Another personal suggestion is to avoid the extended use of bleach. With time, bleaching clothes too much can produce yellowing of the fibers. It also destroys the elasticity in many garments, such as socks or the elastic on shorts, pants, and underwear.
Non-Chemical Bleaching Alternatives
Below are a few tricks that our moms and grandmas use as an alternative for cleaning and bleaching white clothes without chemicals.
- The UV rays of the sun help bleach your clothes. After washing white clothes, if possible, hang the garments on a clothesline and let the sun rays do the chemical-free bleaching for you.

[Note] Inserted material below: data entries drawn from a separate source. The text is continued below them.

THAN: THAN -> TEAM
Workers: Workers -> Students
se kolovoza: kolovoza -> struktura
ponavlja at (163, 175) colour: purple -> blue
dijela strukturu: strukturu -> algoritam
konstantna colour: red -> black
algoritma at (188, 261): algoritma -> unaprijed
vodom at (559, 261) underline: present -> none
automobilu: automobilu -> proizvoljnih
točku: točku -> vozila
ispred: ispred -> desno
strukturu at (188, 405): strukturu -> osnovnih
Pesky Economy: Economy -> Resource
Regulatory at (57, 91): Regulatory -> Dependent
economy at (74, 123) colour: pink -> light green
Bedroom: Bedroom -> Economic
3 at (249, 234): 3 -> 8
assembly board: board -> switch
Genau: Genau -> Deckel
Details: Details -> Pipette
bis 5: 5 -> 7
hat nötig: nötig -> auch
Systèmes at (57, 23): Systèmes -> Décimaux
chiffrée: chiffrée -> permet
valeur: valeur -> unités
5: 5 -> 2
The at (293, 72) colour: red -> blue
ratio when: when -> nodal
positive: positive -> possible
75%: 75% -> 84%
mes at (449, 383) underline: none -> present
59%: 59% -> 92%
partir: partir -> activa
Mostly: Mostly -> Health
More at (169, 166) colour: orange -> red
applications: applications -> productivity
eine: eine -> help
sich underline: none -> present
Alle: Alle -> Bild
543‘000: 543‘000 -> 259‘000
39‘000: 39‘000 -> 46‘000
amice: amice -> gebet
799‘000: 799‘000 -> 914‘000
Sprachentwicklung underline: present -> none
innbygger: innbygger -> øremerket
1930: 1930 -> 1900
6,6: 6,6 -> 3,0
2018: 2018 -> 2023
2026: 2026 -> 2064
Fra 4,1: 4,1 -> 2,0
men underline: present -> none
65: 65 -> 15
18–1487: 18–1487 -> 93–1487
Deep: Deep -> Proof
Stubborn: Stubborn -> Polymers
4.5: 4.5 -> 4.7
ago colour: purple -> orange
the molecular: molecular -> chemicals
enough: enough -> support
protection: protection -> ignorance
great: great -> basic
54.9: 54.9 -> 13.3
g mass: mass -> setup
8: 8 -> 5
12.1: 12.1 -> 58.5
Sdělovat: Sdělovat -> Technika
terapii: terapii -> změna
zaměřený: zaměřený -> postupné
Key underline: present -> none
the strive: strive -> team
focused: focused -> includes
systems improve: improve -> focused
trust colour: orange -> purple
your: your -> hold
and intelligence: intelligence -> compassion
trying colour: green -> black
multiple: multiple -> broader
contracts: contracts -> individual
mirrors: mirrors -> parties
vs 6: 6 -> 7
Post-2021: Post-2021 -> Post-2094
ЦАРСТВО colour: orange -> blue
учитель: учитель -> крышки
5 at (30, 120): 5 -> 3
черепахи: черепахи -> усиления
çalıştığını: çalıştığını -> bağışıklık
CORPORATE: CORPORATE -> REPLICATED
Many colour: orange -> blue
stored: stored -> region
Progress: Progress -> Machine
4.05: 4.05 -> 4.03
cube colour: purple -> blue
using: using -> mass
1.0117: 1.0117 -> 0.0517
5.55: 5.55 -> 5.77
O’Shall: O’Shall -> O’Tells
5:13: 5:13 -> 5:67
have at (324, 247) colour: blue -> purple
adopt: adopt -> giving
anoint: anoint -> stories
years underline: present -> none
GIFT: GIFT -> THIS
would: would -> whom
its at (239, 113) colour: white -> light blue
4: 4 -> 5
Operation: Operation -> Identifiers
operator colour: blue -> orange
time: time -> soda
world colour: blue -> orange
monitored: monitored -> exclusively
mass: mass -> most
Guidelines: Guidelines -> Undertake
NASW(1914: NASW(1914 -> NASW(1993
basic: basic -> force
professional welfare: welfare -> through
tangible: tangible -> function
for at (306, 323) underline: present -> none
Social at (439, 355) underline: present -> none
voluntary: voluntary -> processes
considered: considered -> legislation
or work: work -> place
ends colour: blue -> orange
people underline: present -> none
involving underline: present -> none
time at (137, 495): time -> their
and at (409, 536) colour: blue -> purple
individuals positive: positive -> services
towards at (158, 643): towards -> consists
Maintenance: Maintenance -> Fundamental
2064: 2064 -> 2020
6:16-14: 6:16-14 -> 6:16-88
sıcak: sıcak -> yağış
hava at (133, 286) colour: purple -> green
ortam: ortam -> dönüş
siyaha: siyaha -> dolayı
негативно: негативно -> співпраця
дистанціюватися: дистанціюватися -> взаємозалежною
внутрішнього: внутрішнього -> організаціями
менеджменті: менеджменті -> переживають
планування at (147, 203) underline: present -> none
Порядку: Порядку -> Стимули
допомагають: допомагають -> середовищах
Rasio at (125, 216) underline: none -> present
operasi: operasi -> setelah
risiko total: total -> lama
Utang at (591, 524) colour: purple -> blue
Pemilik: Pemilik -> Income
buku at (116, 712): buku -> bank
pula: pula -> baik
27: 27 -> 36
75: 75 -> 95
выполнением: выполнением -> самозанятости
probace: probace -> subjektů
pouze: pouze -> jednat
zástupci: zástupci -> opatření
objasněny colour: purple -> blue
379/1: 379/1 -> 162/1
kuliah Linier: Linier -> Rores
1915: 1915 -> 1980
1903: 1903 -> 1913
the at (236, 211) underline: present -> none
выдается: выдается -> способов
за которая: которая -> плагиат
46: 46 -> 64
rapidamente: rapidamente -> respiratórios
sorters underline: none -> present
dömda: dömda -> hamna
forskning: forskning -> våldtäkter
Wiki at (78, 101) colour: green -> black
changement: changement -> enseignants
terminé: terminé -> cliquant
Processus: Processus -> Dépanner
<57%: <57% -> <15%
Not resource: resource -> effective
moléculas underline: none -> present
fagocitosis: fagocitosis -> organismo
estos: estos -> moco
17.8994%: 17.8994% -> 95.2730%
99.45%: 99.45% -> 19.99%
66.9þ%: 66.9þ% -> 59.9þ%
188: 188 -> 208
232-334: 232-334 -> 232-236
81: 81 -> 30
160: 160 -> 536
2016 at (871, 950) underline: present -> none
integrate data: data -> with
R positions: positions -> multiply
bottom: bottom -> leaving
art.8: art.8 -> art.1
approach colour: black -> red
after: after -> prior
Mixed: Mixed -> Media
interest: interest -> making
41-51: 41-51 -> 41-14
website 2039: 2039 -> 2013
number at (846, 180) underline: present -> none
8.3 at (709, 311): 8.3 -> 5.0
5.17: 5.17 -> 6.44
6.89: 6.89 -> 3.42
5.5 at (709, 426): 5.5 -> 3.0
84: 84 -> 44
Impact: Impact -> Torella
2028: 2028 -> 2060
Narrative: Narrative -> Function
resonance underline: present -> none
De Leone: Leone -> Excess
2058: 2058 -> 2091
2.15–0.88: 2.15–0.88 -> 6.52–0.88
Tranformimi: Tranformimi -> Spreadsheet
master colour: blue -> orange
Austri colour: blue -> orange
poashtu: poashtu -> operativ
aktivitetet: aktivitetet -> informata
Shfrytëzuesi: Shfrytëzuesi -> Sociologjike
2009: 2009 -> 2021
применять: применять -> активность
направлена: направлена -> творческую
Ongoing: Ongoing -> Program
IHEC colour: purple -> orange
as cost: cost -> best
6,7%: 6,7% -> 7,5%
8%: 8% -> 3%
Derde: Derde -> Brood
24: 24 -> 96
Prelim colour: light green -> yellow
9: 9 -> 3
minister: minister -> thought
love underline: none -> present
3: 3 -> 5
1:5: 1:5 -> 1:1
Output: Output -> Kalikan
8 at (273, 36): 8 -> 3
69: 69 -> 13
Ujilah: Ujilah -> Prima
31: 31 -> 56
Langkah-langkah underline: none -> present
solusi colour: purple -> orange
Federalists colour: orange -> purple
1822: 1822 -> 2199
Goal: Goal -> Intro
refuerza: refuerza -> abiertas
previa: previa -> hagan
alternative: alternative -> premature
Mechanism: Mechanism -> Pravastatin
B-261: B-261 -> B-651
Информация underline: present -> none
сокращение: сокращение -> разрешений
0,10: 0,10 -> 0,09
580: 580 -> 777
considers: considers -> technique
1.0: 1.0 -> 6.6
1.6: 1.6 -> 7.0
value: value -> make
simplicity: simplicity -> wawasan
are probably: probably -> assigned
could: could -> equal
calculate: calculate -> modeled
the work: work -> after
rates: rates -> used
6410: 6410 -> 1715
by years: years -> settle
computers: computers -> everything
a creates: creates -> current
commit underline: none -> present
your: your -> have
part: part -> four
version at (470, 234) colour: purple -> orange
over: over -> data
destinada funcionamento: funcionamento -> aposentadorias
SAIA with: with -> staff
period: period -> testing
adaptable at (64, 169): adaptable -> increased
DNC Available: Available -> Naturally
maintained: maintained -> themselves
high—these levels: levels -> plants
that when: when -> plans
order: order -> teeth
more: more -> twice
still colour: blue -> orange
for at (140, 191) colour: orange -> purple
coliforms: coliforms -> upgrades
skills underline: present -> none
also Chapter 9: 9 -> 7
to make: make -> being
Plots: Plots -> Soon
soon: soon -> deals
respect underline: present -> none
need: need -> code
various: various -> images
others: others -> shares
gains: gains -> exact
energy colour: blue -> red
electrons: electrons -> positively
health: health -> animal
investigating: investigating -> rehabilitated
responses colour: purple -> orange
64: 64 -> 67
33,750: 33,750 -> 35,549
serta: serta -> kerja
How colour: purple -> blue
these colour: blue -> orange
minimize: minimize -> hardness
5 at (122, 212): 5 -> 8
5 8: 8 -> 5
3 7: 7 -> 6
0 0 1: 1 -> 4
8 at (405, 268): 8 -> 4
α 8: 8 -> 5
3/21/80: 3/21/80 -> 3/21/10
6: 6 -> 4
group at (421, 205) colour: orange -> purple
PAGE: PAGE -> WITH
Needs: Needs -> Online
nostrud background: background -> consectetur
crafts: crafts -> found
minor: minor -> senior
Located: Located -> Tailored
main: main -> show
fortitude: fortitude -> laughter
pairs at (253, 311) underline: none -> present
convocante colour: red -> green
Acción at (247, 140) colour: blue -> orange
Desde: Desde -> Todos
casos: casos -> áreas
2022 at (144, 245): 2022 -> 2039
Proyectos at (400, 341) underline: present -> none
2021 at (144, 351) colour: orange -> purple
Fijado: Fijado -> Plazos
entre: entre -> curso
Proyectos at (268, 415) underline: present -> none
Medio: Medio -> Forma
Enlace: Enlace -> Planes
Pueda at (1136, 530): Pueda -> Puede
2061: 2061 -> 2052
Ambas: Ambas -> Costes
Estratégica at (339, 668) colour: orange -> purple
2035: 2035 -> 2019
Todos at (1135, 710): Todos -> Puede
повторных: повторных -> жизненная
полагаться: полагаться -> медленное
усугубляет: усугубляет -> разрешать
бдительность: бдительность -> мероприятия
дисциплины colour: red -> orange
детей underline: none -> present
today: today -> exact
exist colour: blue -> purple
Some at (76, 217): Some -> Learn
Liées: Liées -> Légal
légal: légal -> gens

- Lemon juice is a potent, natural bleach alternative. Soak a stained garment in a mixture of hot water and the juice of one or two lemons. Let it sit until the water temperature drops. Scrub the stain if necessary, and then wash as usual. Citric acid and lemon essential oil have the same bleaching properties without the chemicals!
- Use borax in lieu of your regular chemical bleach. Borax is a natural element found in nature, non-toxic, and a great water softener. Learn more about Borax and its multiple uses around the house, in my post 5 reasons why I only do laundry once a week.
- Baking soda is also a really good whitening agent. Make a paste with a teaspoon of baking soda and some lemon juice, rub over a stubborn stain. Wash the garment as usual. You can also put 1/2 cup of baking soda for a non-chemical bleaching option.
- Hydrogen Peroxide is a powerful blood stain remover and a good natural disinfectant. Add some hydrogen peroxide to a load in need of both, bleaching and disinfecting!
- White vinegar has many cleaning uses, and bleaching is no exception. Add 1 cup of white cleaning vinegar to your laundry load as a bleach alternative, and to rid your washing machine of musty smells!
- This one will blow your mind! Use 2% cow milk, yes, plain milk for a non-chemical bleaching option. Milk is great for bleaching 100% white cotton garments. Add some milk in a bucket and soak the garment for a couple of hours. Rinse and wash as usual. For an added boost, add vinegar to the laundry load.